Keeping up with all this wealth of family kitchen items left me wondering about the history of cast iron and that is why I decided to research it further this morning. Here’s what I’ve discovered. The earliest pots and cauldrons were made from brass because iron could not be worked until furnaces creating heat enough to melt it were invented. This happened about 513 B.C. in China and around 1100 A.D. in England. They were made by pouring hot metal into molds out of sand…and easy solution to early smiths.

We all have seen the photos of the log cabins of our ancestors and know that there was often a separate kitchen cabin for cooking. (Kitchen fires often took down the entire building so a separate kitchen kept the potential loss to a minimum.) The pots were placed in the hearth or fireplace and heated on top of the coals. With the advancement of stoves and stove top cooking in the 1700s, cast iron pots and pans were produced in mass quantities and lids were developed. This really changed things in the kitchens of our grandmothers!

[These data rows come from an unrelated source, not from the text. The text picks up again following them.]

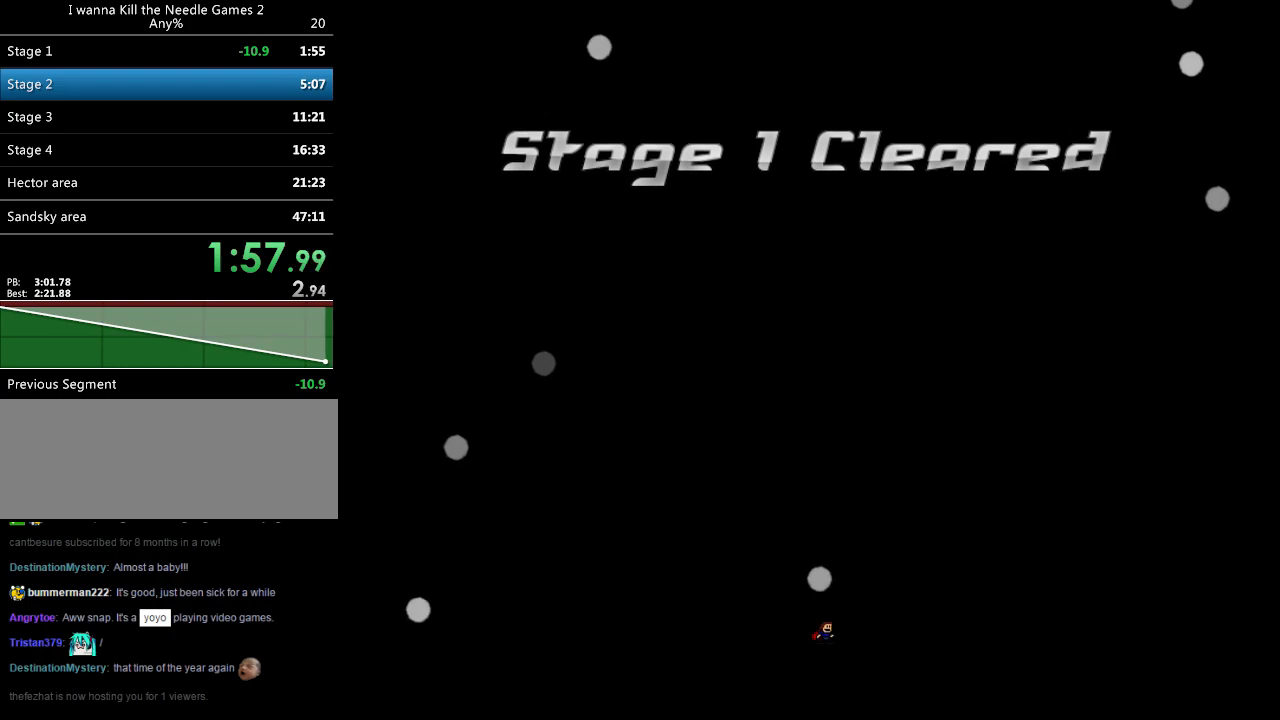
{"keys": ["down"], "events": []}
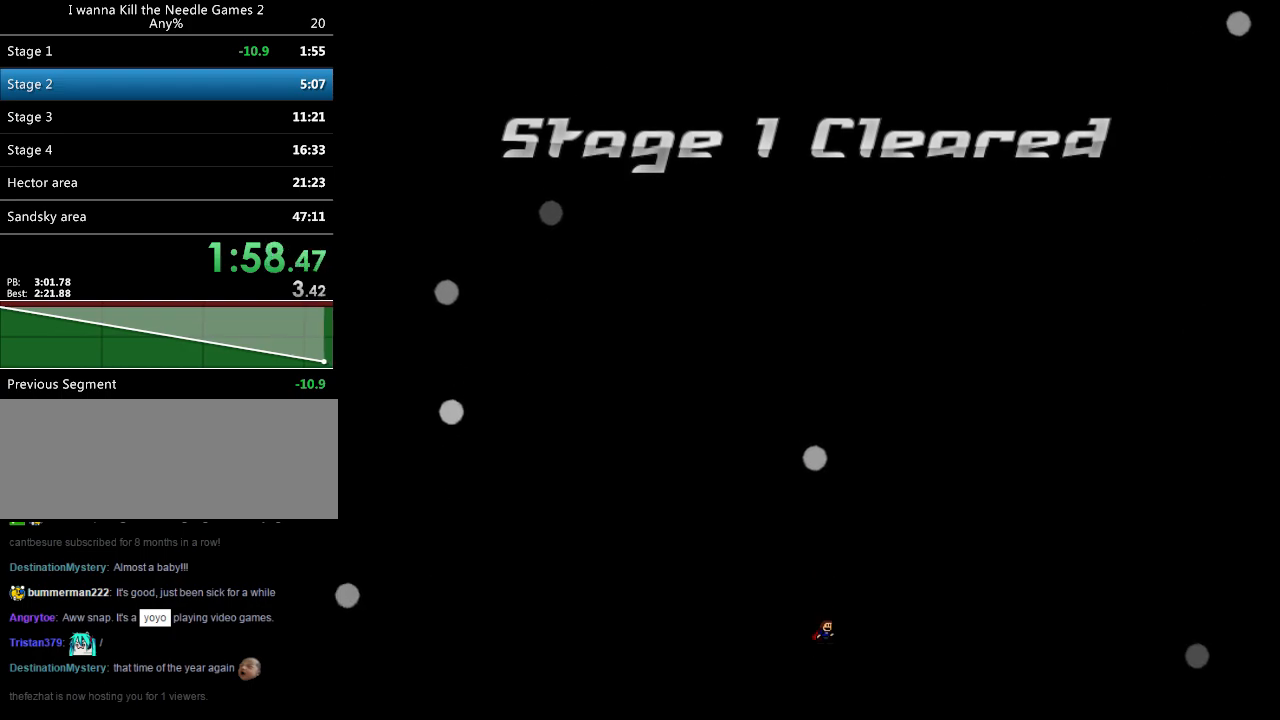
{"keys": ["down"], "events": []}
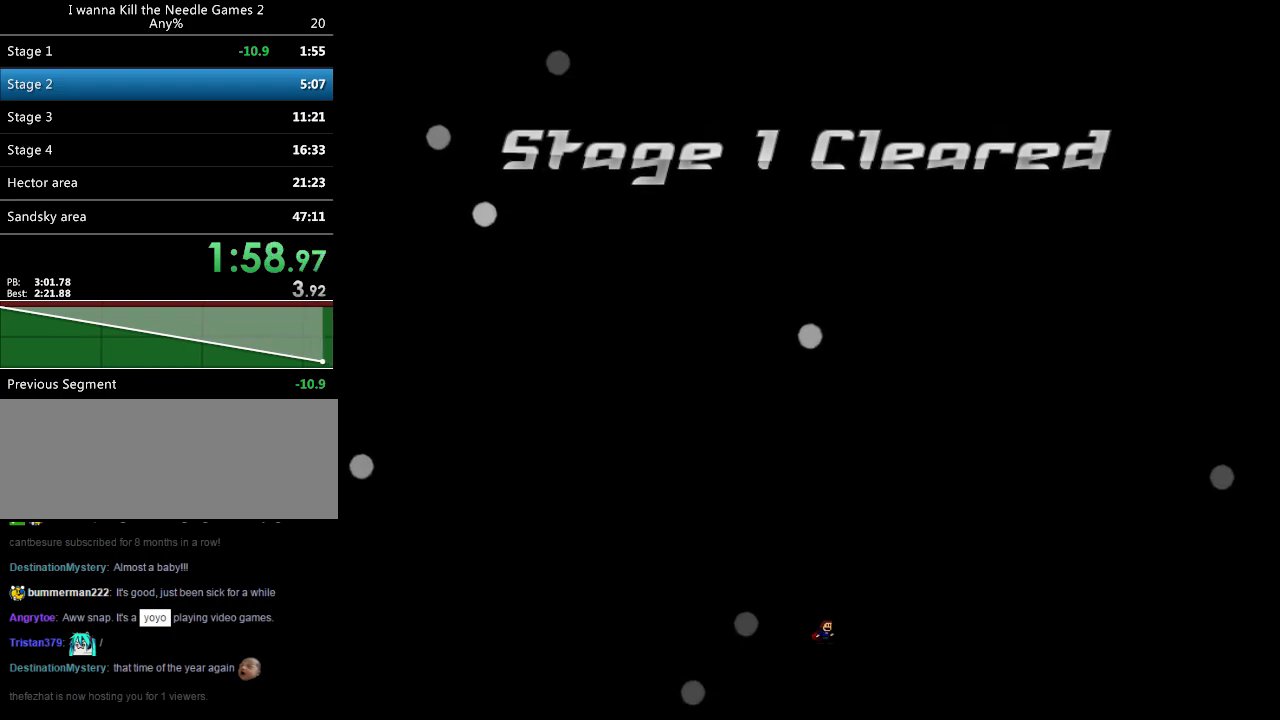
{"keys": ["down"], "events": []}
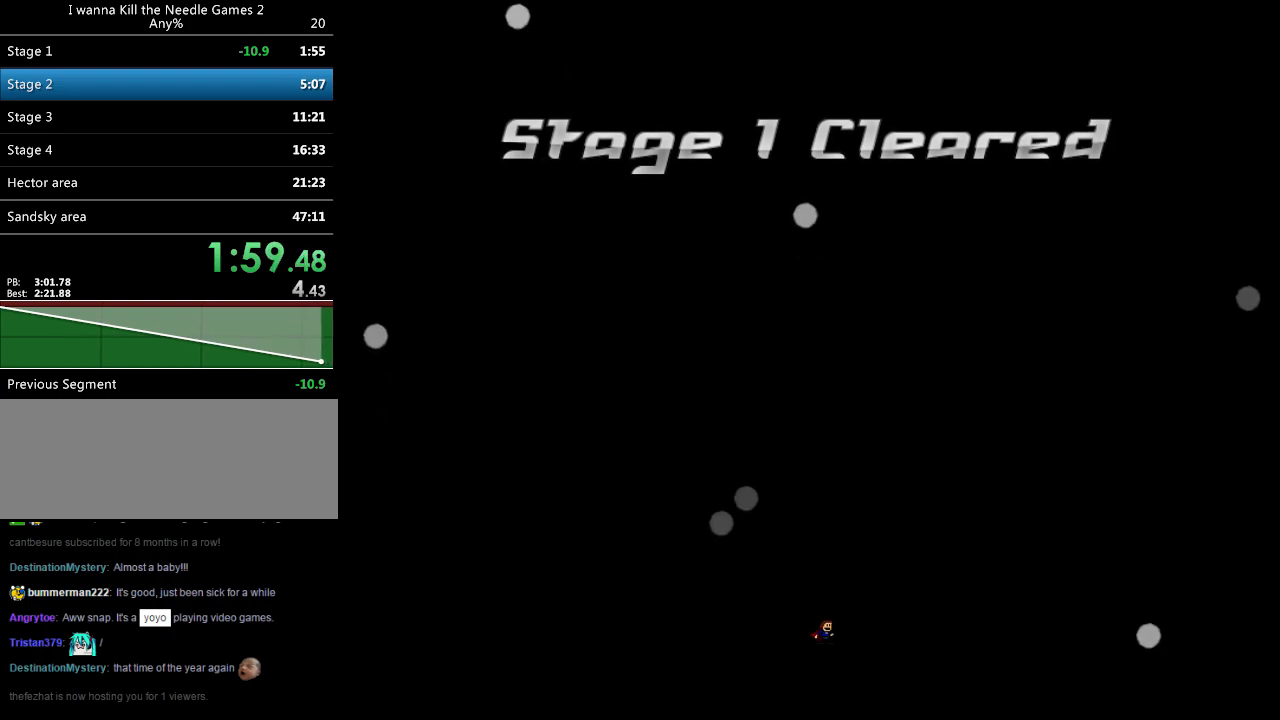
{"keys": ["down"], "events": []}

As early as 1620, the Pilgrims arrived aboard the Mayflower with their most prized possessions, which was cast iron cookware. And in 1642, American colonists broke their dependence on English kitchenware with the Saugus Pot, a cast iron, three legged cauldron forged in Massachusetts. Paul Revere is credited with developing the flanged lid to keep coals or ash from falling inside the pot, which is often sandwiched between hot coals for top-to-bottom heating. Explorers Lewis and Clark dumped much of their gear during their two year expedition out West, but when they returned to St. Louis in 1806, the only manufactured items they still carried were guns and Dutch ovens. Sturdy and versatile, these pots were cut out for life on the road. The pioneers lugged them as they forged west. No chuck wagon cook in the 1870s would hit the trail without one. And in 2005, the Texas Legislature named it the state cooking implement!

Back to wills and ancestors, I find it so interesting that George Washington’s mother, Mary Ball Washington, specified in her will of May 20, 1788 that one-half of her ‘iron kitchen furniture’ should go to her grandson, Fielding Lewis, and the other half to Betty Carter, a granddaughter. I’m sure if you look through your own family history, you’ll find similar references to the importance of this cookware in your family trees.

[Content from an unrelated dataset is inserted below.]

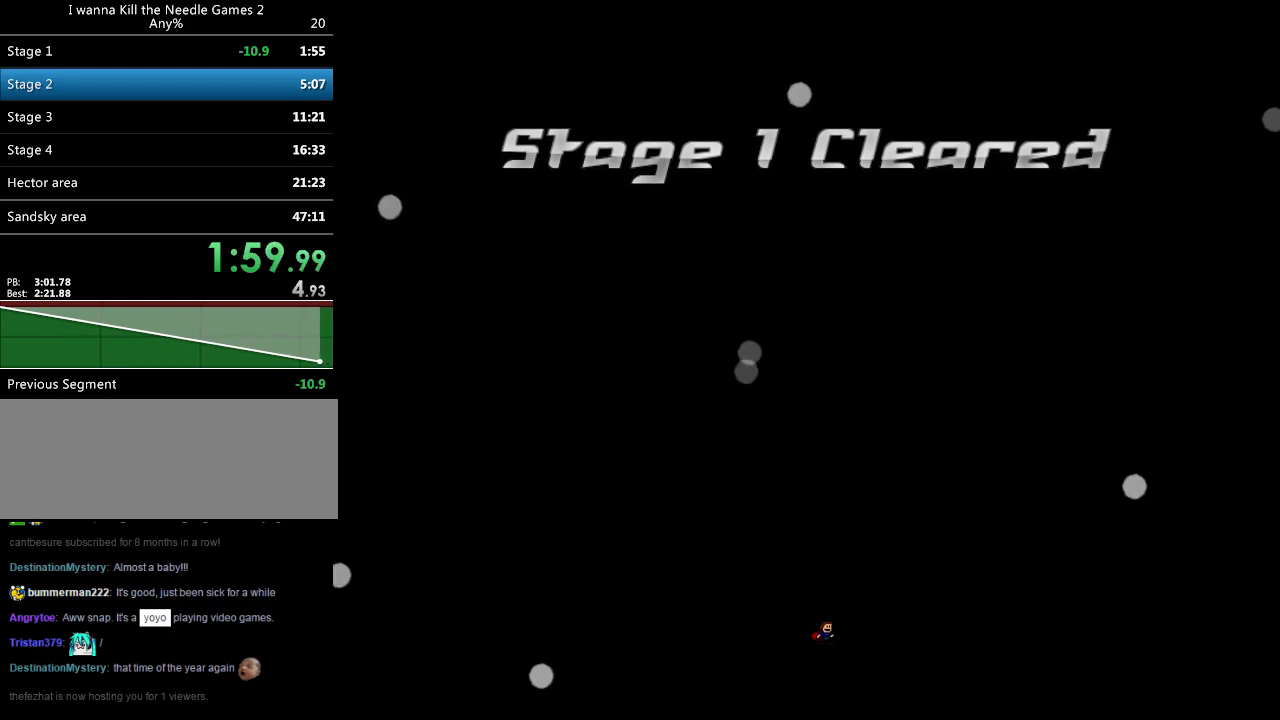
{"keys": ["down"], "events": []}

Just for fun, I thought I’d share a recipe of cooking in a Dutch oven. You might have one around the house that you’ve inherited (if you’re lucky) and while your great- grandmother might not have had the ingredients for this recipe, it sure does sound good to me!

Mississippi Swamp Cake

1 21-oz. can cherry pie filling
1 21-oz. can Dr. Pepper
1 box chocolate cake mix
2 cups coconut
1 cup chopped pecans
1 stick margarine or butter

Line 12-inch Dutch oven with aluminum foil. Spray foil with a light coat of cooking spray. Put in cherry pie filling and spread over bottom. Combine the Dr Pepper with the cake mix and stir until it is mixed. Pour over the cherry pie filling. Cover top with coconut and then pecans . Arrange 5 small slices of butter or margarine over cake. Cover and cook for about one hour. Put 17 coals on top and 8 on bottom. Tip: Rotate the lid a quarter-turn every 15 minutes to prevent hot spots.

 
 
about 10 days ago

Loved your recipe until it called for coconut. I don't know why, because I love freshly shelled coconut, but I dislike it extremely once it has been processed, or cooked in food.
I consider myself a bit weird about that. Raisins, too. Out of the box, ok; cooked in something - not my thing.
I cook w/multiple sizes of cast-iron cookware. If you have an iron deficit diet, cooking with them actually helps the body 'so to speak.' I buy any I find at garage sales. You can't never have too much.